### What you are asked to do
Up to the line containing "X35200000Y-172000000D02*", nothing is kept; from that line through the end of the data below, output every line exactly.

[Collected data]
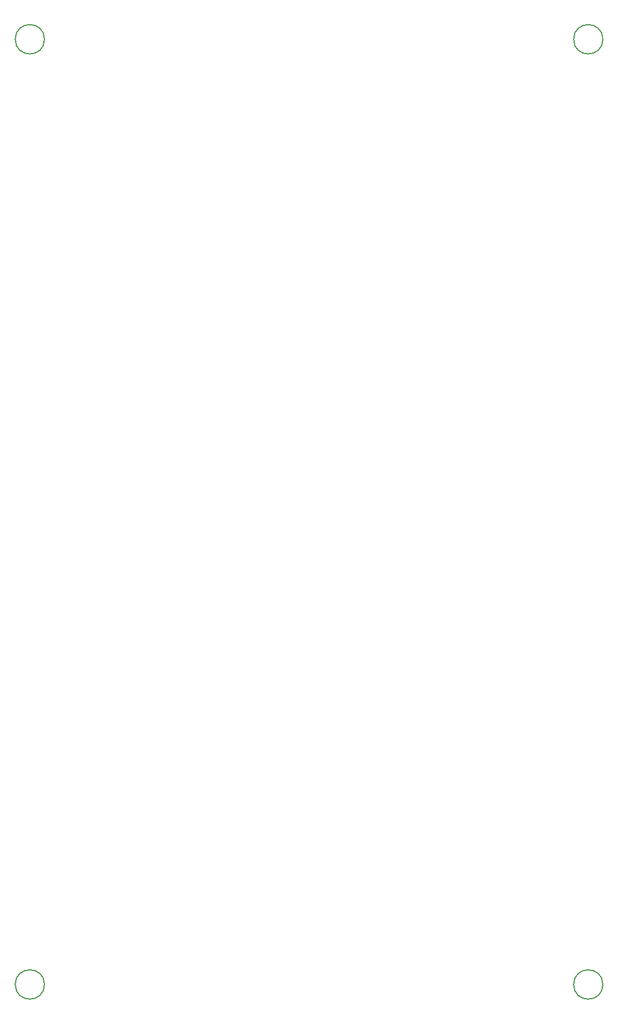
<source format=gbr>
G04 #@! TF.GenerationSoftware,KiCad,Pcbnew,9.0.2*
G04 #@! TF.CreationDate,2025-06-10T20:13:00+02:00*
G04 #@! TF.ProjectId,badgeCarrierCard,62616467-6543-4617-9272-696572436172,V2.5*
G04 #@! TF.SameCoordinates,Original*
G04 #@! TF.FileFunction,Other,Comment*
%FSLAX46Y46*%
G04 Gerber Fmt 4.6, Leading zero omitted, Abs format (unit mm)*
G04 Created by KiCad (PCBNEW 9.0.2) date 2025-06-10 20:13:00*
%MOMM*%
%LPD*%
G01*
G04 APERTURE LIST*
%ADD10C,0.150000*%
G04 APERTURE END LIST*
D10*
G04 #@! TO.C,H2*
X119200000Y-30000000D02*
G75*
G02*
X114800000Y-30000000I-2200000J0D01*
G01*
X114800000Y-30000000D02*
G75*
G02*
X119200000Y-30000000I2200000J0D01*
G01*
G04 #@! TO.C,H1*
X35200000Y-30000000D02*
G75*
G02*
X30800000Y-30000000I-2200000J0D01*
G01*
X30800000Y-30000000D02*
G75*
G02*
X35200000Y-30000000I2200000J0D01*
G01*
G04 #@! TO.C,H4*
X35200000Y-172000000D02*
G75*
G02*
X30800000Y-172000000I-2200000J0D01*
G01*
X30800000Y-172000000D02*
G75*
G02*
X35200000Y-172000000I2200000J0D01*
G01*
G04 #@! TO.C,H3*
X119200000Y-172000000D02*
G75*
G02*
X114800000Y-172000000I-2200000J0D01*
G01*
X114800000Y-172000000D02*
G75*
G02*
X119200000Y-172000000I2200000J0D01*
G01*
G04 #@! TD*
M02*

</source>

### Exercise result
X35200000Y-172000000D02*
G75*
G02*
X30800000Y-172000000I-2200000J0D01*
G01*
X30800000Y-172000000D02*
G75*
G02*
X35200000Y-172000000I2200000J0D01*
G01*
G04 #@! TO.C,H3*
X119200000Y-172000000D02*
G75*
G02*
X114800000Y-172000000I-2200000J0D01*
G01*
X114800000Y-172000000D02*
G75*
G02*
X119200000Y-172000000I2200000J0D01*
G01*
G04 #@! TD*
M02*

</source>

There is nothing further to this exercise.